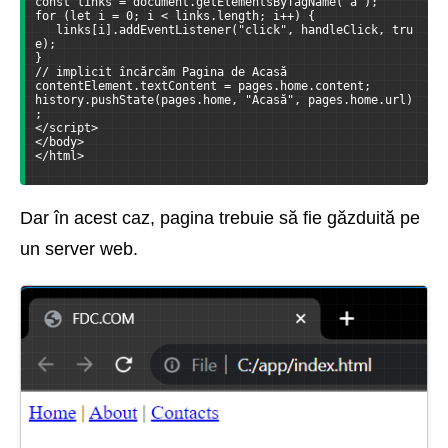
const links = document.getElementsByTagName("a");
for (let i = 0; i < links.length; i++) {
   links[i].addEventListener("click", handleClick, tru
e);  
}
// implicit încărcăm Pagina de Acasă
contentElement.textContent = pages.home.content;  
history.pushState(pages.home, "Acasă", pages.home.url)
;
</script>
</body>
</html>
Dar în acest caz, pagina trebuie să fie găzduită pe
un server web.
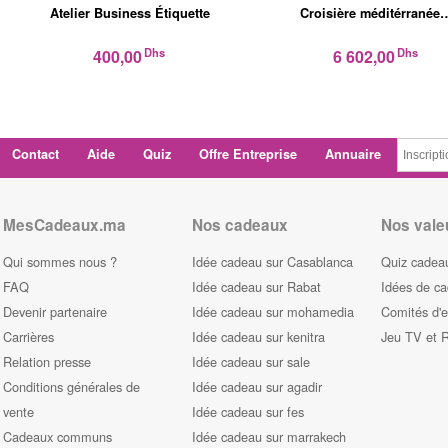
Atelier Business Étiquette
Croisière méditérranée
Dhs
Dhs
400,00
6 602,00
Contact
Aide
Quiz
Offre Entreprise
Annuaire
MesCadeaux.ma
Nos cadeaux
Nos vale
Qui sommes nous ?
Idée cadeau sur Casablanca
Quiz cadeau
FAQ
Idée cadeau sur Rabat
Idées de c
Devenir partenaire
Idée cadeau sur mohamedia
Comités d'e
Carrières
Idée cadeau sur kenitra
Jeu TV et 
Relation presse
Idée cadeau sur sale
Conditions générales de
Idée cadeau sur agadir
vente
Idée cadeau sur fes
Cadeaux communs
Idée cadeau sur marrakech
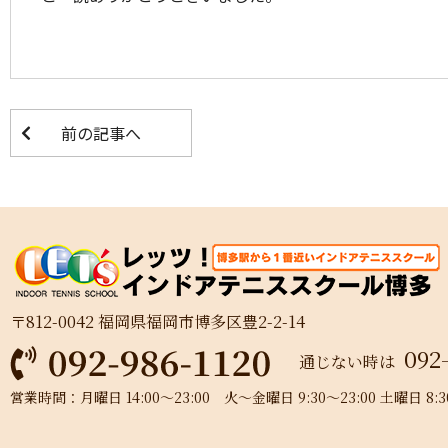
前の記事へ
〒812-0042 福岡県福岡市博多区豊2-2-14
092
通じない時は
営業時間：月曜日 14:00～23:00 火～金曜日 9:30～23:00 土曜日 8:30～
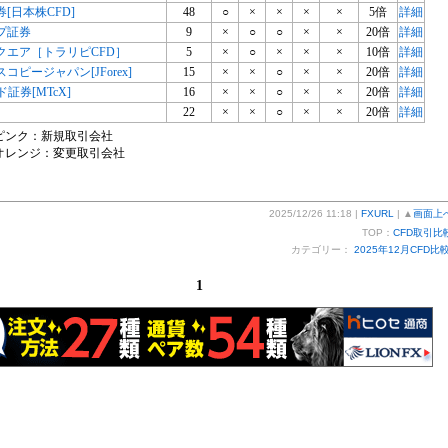
証券[日本株CFD]
48
○
×
×
×
×
5倍
詳細
プ証券
9
×
○
○
×
×
20倍
詳細
クエア［トラリピCFD］
5
×
○
×
×
×
10倍
詳細
コピージャパン[JForex]
15
×
×
○
×
×
20倍
詳細
ド証券[MTcX]
16
×
×
○
×
×
20倍
詳細
22
×
×
○
×
×
20倍
詳細
ピンク：新規取引会社
オレンジ：変更取引会社
2025/12/26 11:18 |
FXURL
| ▲
画面上
TOP：
CFD取引比
カテゴリー：
2025年12月CFD比
1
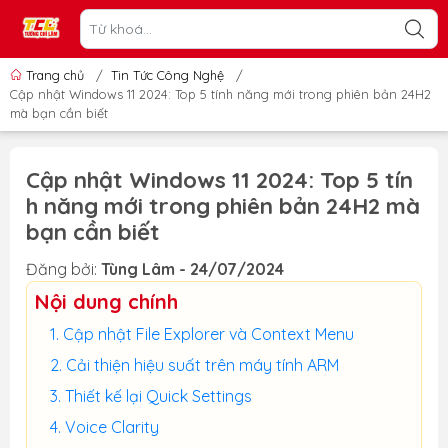
Trang chủ
/
Tin Tức Công Nghệ
/
Cập nhật Windows 11 2024: Top 5 tính năng mới trong phiên bản 24H2
mà bạn cần biết
Cập nhật Windows 11 2024: Top 5 tín
h năng mới trong phiên bản 24H2 mà
bạn cần biết
Đăng bởi:
Tùng Lâm - 24/07/2024
Nội dung chính
Cập nhật File Explorer và Context Menu
Cải thiện hiệu suất trên máy tính ARM
Thiết kế lại Quick Settings
Voice Clarity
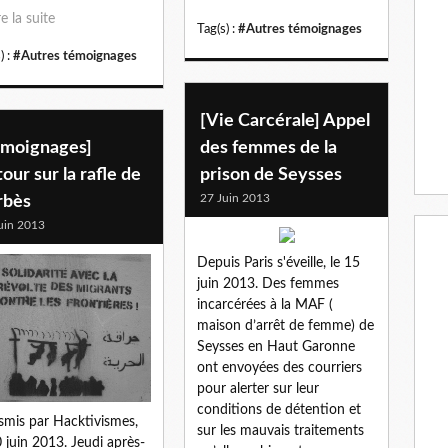
re la suite
Tag(s) :
#Autres témoignages
) :
#Autres témoignages
[Vie Carcérale] Appel
émoignages]
des femmes de la
our sur la rafle de
prison de Seysses
27 Juin 2013
rbès
uin 2013
Depuis Paris s'éveille, le 15
juin 2013. Des femmes
incarcérées à la MAF (
maison d’arrêt de femme) de
Seysses en Haut Garonne
ont envoyées des courriers
pour alerter sur leur
conditions de détention et
smis par Hacktivismes,
sur les mauvais traitements
0 juin 2013. Jeudi après-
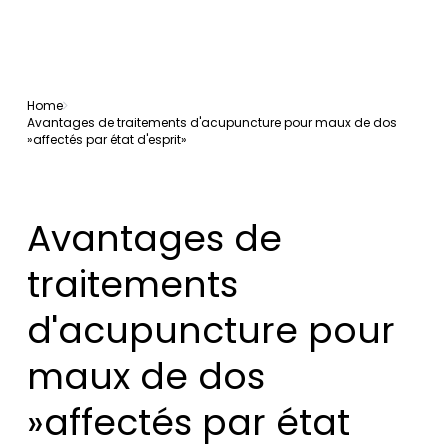
Home
Avantages de traitements d'acupuncture pour maux de dos
»affectés par état d'esprit»
Avantages de
traitements
d'acupuncture pour
maux de dos
»affectés par état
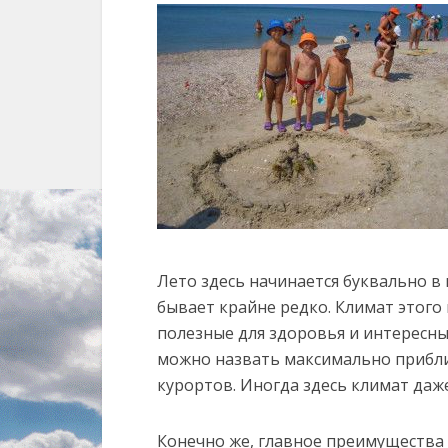
Лето здесь начинается буквально в к
бывает крайне редко. Климат этого
полезные для здоровья и интересные
можно назвать максимально прибл
курортов. Иногда здесь климат даж
Конечно же, главное преимущества 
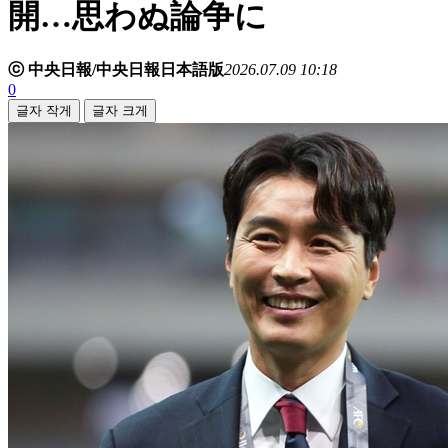
開…思わぬ論争に
ⓒ 中央日報/中央日報日本語版
2026.07.09 10:18
0
글자 작게
글자 크게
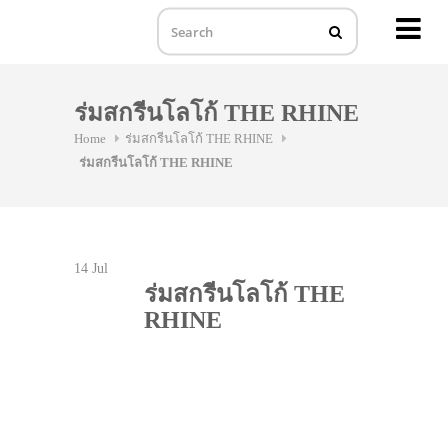
MENU
Skip
to
ร่มสกรีนโลโก้ THE RHINE
content
Home
ร่มสกรีนโลโก้ THE RHINE
ร่มสกรีนโลโก้ THE RHINE
14
Jul
ร่มสกรีนโลโก้ THE
RHINE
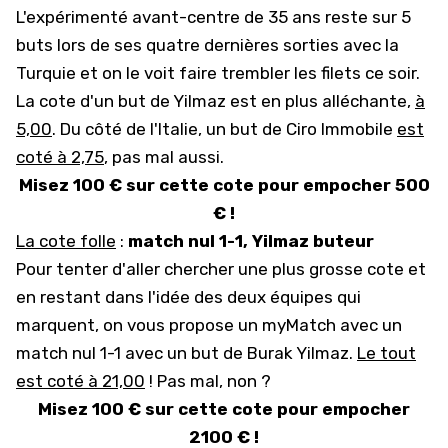
L'expérimenté avant-centre de 35 ans reste sur 5
buts lors de ses quatre dernières sorties avec la
Turquie et on le voit faire trembler les filets ce soir.
La cote d'un but de Yilmaz est en plus alléchante,
à
5,00
. Du côté de l'Italie, un but de Ciro Immobile
est
coté à 2,75
, pas mal aussi.
Misez 100 € sur cette cote pour empocher 500
€ !
La cote folle
:
match nul 1-1, Yilmaz buteur
Pour tenter d'aller chercher une plus grosse cote et
en restant dans l'idée des deux équipes qui
marquent, on vous propose un myMatch avec un
match nul 1-1 avec un but de Burak Yilmaz.
Le tout
est coté à 21,00
! Pas mal, non ?
Misez 100 € sur cette cote pour empocher
2100 € !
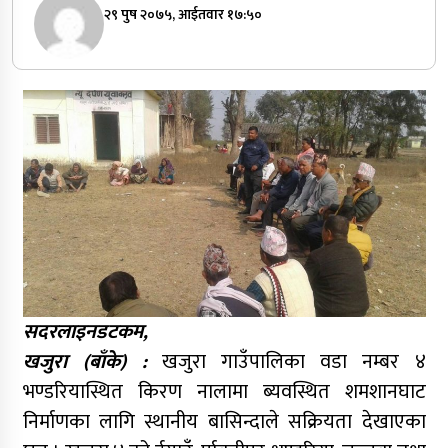
२९ पुष २०७५, आईतवार १७:५०
सदरलाइनडटकम,
खजुरा (बाँके) :
खजुरा गाउँपालिका वडा नम्बर ४
भण्डरियास्थित किरण नालामा ब्यवस्थित शमशानघाट
निर्माणका लागि स्थानीय बासिन्दाले सक्रियता देखाएका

------------

__ABOUT THIS EXERCISE__:
Everything above from the line containing "mà bạn cần biết" through the line containing "Avantages de traitements" must be repeated exactly, and the pictures must be left out.

__TASK ANSWER__:
mà bạn cần biết
Cập nhật Windows 11 2024: Top 5 tín
h năng mới trong phiên bản 24H2 mà
bạn cần biết
Đăng bởi:
Tùng Lâm - 24/07/2024
Nội dung chính
Cập nhật File Explorer và Context Menu
Cải thiện hiệu suất trên máy tính ARM
Thiết kế lại Quick Settings
Voice Clarity
re la suite
Tag(s) :
#Autres témoignages
) :
#Autres témoignages
[Vie Carcérale] Appel
émoignages]
des femmes de la
our sur la rafle de
prison de Seysses
27 Juin 2013
rbès
uin 2013
Depuis Paris s'éveille, le 15
juin 2013. Des femmes
incarcérées à la MAF (
maison d’arrêt de femme) de
Seysses en Haut Garonne
ont envoyées des courriers
pour alerter sur leur
conditions de détention et
smis par Hacktivismes,
sur les mauvais traitements
0 juin 2013. Jeudi après-
Home
Avantages de traitements d'acupuncture pour maux de dos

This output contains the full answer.